Comment by jraph
1 day ago
Yep.
When there are no clear tasks, I sometime leave a syntax error at the place work should continue tomorrow. This is quite effective. It can make the answer to the "Where was I?" question immediate instead of taking a few seconds and this is one fewer barrier.
Yes. It's funny how this kind of trick can instantly snap the entire working context back into your mind. Essentially leaving you free to forget about the context during your free time and overnight. Truly a useful "hack".
It's also useful to jot down a quick list of (say) three items that are at the top of your mind when you leave work for the day, and they too will help with a context restore.
Also just chuck Todo comments in the code
The magic of Git means you can immediately find them in the working index and get back on to it. Just remember to remove them before the commit.
> The magic of Git means you can immediately find them in the working index
How does git help you find certain texts in files? `grep` should do the trick just fine, unless I misunderstand what "chuck Todo comments in the code" mean, the code lives on your disk no?
6 replies →
If you do this often enough you can create a simple commit hook that searches for these markers and will fail to commit if it finds them.
"focus division multiplexing"
I've done that too. Especially if I have to stop working, but I'm in the middle of something. There are no compilation errors or tests failing but the feature isn't completed.
Introducing a syntax error is like a saved game, portal back in time.
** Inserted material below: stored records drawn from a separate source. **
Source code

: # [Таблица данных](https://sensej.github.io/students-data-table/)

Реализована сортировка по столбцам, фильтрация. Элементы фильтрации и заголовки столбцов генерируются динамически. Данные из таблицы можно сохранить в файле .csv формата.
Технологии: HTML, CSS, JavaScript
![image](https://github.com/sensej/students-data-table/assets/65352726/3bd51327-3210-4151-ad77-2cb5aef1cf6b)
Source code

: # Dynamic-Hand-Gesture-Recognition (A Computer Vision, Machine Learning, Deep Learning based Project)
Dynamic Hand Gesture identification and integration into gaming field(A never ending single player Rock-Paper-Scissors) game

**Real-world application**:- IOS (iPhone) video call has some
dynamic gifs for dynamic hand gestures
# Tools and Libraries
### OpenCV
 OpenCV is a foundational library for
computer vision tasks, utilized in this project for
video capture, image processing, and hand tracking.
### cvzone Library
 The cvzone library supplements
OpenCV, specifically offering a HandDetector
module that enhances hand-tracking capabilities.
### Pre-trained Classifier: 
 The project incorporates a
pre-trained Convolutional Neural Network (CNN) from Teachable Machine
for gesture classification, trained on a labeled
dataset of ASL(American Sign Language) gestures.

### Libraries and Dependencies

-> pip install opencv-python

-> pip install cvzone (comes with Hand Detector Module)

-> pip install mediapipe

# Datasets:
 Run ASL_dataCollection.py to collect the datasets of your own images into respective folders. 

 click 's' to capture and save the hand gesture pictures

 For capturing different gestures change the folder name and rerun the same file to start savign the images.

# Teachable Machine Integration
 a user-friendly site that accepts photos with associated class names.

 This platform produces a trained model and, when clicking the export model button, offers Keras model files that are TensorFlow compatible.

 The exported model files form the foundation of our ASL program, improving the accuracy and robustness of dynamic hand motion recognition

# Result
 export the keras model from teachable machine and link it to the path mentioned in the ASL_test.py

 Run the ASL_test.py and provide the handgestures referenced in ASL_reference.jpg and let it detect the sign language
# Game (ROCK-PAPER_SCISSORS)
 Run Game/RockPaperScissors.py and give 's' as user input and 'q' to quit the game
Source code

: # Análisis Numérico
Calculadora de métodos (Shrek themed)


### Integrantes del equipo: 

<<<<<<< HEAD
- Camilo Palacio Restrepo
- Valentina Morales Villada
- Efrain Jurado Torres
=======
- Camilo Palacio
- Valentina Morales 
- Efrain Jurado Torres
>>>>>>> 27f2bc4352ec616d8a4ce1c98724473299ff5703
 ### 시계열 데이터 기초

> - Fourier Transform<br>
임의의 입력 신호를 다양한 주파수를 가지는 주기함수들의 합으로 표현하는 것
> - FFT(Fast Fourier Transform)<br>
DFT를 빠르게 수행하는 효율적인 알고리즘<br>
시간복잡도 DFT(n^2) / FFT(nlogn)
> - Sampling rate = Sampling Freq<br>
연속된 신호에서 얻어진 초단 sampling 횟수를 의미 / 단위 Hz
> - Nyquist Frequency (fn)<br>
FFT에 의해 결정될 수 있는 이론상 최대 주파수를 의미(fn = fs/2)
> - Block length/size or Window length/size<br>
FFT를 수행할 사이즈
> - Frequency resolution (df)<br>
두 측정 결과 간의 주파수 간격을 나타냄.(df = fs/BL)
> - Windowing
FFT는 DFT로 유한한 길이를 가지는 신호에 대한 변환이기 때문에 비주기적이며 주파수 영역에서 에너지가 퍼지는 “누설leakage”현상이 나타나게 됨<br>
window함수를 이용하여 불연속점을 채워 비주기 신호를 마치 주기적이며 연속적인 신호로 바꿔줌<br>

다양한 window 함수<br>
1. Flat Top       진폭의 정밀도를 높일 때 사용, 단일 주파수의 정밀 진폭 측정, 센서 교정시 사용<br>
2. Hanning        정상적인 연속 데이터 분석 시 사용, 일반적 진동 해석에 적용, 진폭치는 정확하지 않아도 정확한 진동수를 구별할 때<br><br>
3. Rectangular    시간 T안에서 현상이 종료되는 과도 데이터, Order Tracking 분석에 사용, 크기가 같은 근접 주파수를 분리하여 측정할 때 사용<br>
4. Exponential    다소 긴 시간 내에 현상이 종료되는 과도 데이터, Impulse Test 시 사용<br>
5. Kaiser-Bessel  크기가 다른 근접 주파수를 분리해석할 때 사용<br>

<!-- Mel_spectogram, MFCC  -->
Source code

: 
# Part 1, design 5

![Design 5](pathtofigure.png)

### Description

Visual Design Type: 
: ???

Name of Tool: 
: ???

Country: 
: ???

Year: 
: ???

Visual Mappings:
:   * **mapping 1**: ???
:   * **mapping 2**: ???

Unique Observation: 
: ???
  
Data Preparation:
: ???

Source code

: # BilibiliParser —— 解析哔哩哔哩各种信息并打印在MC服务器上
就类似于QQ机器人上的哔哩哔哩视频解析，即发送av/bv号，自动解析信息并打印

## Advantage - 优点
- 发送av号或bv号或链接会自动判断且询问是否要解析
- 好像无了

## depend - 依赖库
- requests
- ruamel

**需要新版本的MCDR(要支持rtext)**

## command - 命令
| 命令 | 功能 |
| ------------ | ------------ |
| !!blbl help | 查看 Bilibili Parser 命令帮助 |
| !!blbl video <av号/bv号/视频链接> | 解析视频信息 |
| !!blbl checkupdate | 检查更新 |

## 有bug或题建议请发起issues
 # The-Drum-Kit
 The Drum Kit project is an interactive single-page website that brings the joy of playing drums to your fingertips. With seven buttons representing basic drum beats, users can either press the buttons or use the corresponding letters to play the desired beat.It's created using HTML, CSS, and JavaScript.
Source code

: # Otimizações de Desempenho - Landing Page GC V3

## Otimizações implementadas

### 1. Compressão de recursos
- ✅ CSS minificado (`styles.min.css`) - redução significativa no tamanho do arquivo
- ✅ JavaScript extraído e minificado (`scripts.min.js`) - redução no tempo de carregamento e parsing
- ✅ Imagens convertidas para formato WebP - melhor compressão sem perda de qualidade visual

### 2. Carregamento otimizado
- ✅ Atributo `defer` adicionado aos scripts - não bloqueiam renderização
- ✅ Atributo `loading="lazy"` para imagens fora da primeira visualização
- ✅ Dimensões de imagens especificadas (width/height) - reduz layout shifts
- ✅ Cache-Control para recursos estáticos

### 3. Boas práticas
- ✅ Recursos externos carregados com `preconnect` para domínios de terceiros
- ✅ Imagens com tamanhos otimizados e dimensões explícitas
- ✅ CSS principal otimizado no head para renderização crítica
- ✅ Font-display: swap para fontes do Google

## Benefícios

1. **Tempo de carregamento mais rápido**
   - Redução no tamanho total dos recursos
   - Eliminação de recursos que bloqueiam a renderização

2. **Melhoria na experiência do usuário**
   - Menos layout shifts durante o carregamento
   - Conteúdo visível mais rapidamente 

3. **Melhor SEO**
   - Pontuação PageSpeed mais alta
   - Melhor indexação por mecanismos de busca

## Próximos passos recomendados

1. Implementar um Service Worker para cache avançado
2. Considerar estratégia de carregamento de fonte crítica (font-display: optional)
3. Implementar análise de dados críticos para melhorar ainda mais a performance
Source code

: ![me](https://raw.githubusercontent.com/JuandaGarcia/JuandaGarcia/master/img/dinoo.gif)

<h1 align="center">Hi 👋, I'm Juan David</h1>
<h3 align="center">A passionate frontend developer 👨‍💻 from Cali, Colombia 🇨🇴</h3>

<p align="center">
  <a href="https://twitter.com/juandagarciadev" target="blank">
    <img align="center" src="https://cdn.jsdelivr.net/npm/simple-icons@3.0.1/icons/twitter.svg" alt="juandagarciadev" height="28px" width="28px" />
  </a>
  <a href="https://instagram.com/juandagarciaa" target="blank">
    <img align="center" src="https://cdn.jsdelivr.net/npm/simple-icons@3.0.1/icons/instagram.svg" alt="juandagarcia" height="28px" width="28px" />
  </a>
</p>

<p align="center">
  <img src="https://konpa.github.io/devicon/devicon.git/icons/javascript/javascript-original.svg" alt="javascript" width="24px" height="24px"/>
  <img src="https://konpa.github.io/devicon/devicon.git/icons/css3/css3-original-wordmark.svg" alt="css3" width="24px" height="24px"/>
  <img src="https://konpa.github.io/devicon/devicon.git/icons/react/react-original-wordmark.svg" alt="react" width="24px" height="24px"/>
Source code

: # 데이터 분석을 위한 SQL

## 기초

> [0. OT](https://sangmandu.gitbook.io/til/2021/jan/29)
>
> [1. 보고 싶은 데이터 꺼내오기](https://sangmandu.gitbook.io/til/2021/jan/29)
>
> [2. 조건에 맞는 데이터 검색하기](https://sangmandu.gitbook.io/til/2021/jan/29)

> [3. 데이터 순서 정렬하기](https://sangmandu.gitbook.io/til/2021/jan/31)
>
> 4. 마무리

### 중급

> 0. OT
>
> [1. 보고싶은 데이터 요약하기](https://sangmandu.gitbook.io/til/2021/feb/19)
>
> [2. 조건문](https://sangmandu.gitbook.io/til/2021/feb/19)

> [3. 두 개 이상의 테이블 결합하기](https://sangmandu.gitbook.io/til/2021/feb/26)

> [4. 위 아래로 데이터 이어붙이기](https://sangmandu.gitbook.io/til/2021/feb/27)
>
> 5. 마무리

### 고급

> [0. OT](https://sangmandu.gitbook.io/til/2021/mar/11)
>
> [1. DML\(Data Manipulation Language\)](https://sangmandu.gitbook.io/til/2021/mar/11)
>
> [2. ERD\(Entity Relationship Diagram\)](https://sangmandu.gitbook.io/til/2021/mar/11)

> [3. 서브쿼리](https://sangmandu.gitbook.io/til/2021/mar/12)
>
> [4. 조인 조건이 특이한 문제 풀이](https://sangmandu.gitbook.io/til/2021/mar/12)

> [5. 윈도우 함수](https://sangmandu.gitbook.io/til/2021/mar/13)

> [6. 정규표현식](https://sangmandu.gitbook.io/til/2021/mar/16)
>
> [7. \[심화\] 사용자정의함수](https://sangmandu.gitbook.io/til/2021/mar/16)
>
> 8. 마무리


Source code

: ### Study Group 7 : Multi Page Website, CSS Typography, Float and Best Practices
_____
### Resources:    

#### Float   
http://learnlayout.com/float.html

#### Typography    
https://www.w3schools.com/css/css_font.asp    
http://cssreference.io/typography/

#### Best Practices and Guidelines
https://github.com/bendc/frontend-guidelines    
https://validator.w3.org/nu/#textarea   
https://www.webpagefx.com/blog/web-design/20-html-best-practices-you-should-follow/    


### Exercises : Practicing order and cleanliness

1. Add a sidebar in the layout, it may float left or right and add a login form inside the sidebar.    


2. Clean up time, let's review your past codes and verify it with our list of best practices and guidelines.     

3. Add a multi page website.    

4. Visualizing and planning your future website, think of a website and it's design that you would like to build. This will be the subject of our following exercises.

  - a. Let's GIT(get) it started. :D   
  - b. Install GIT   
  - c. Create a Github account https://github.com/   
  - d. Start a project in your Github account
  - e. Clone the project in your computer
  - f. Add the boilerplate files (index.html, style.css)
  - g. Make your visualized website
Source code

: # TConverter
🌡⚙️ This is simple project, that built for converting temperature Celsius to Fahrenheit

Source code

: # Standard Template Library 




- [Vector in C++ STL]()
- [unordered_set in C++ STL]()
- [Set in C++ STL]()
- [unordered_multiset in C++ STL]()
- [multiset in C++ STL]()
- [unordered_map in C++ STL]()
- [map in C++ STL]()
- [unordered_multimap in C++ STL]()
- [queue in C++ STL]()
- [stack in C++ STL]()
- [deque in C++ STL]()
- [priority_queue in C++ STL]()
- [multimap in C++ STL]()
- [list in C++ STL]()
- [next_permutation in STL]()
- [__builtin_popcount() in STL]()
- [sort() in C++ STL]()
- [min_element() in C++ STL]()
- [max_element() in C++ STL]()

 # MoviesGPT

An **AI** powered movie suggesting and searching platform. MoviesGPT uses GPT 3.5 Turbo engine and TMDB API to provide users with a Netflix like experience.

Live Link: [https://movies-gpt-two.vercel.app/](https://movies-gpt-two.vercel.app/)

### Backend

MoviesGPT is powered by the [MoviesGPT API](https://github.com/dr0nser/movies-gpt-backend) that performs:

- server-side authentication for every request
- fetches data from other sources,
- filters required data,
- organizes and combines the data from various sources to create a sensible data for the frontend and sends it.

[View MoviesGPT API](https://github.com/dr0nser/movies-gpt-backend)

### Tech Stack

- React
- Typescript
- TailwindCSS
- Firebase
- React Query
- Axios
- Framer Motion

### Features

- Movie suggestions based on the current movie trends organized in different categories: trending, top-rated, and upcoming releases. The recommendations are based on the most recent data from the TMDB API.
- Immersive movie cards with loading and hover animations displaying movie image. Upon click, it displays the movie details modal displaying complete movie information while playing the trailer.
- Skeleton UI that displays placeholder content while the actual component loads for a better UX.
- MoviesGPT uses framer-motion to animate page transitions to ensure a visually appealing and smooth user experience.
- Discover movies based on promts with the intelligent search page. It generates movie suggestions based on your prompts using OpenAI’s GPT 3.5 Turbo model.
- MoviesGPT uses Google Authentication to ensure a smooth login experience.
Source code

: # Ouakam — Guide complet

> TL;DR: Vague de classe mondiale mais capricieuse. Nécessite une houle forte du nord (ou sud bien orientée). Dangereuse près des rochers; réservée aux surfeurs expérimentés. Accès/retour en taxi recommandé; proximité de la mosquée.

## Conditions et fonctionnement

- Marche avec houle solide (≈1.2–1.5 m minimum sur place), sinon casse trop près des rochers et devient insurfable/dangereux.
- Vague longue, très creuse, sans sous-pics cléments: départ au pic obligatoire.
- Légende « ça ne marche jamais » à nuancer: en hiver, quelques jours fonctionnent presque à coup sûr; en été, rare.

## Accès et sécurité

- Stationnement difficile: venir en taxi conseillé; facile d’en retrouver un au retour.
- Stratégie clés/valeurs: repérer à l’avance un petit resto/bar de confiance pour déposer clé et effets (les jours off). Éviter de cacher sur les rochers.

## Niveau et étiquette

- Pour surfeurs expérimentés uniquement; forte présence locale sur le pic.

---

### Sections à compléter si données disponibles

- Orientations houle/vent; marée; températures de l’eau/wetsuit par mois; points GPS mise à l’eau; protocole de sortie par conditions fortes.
I'll come back to it tomorrow and it'll take me max one minute to reload the context into my brain.
Another similar thing is to leave an easy sentence half-finished so when you come back to it, there's an obvious first thing to do and hop back in.
I've always used "$$". It's probably a subliminal thing.
I like this. Good trick.
#pragma warning
I always leave work( for lunch, for home) at failing test . Try to anyways.